## What you will do
Using the data below, tally the lines that include the string "hand". Only the number is wanted.

========

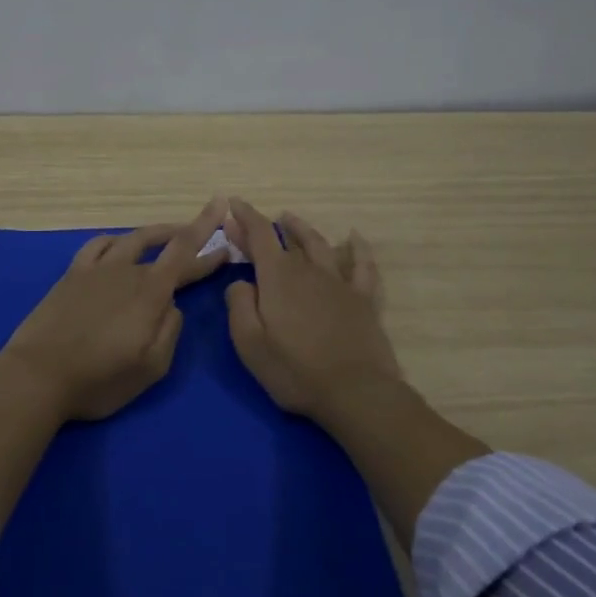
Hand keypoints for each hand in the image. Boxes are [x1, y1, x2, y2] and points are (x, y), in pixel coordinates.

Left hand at [1, 197, 230, 422]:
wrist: (38, 375)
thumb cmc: (99, 379)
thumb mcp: (151, 367)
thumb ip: (170, 331)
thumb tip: (172, 305)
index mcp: (150, 292)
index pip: (185, 253)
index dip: (207, 237)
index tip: (225, 227)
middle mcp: (126, 271)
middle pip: (163, 245)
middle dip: (189, 236)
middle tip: (207, 231)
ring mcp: (96, 269)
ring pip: (132, 239)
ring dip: (156, 232)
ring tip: (169, 232)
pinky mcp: (72, 275)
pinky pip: (97, 245)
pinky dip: (116, 239)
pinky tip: (119, 243)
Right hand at [224, 198, 403, 420]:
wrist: (356, 392)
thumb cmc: (295, 371)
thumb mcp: (250, 343)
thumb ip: (238, 305)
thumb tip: (240, 282)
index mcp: (278, 278)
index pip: (259, 235)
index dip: (244, 216)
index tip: (232, 204)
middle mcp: (308, 270)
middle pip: (285, 240)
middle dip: (264, 227)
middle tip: (249, 223)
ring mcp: (339, 283)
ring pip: (319, 244)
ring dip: (302, 229)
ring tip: (290, 219)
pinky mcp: (363, 299)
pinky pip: (361, 265)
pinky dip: (357, 248)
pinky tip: (354, 237)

========

## Result
3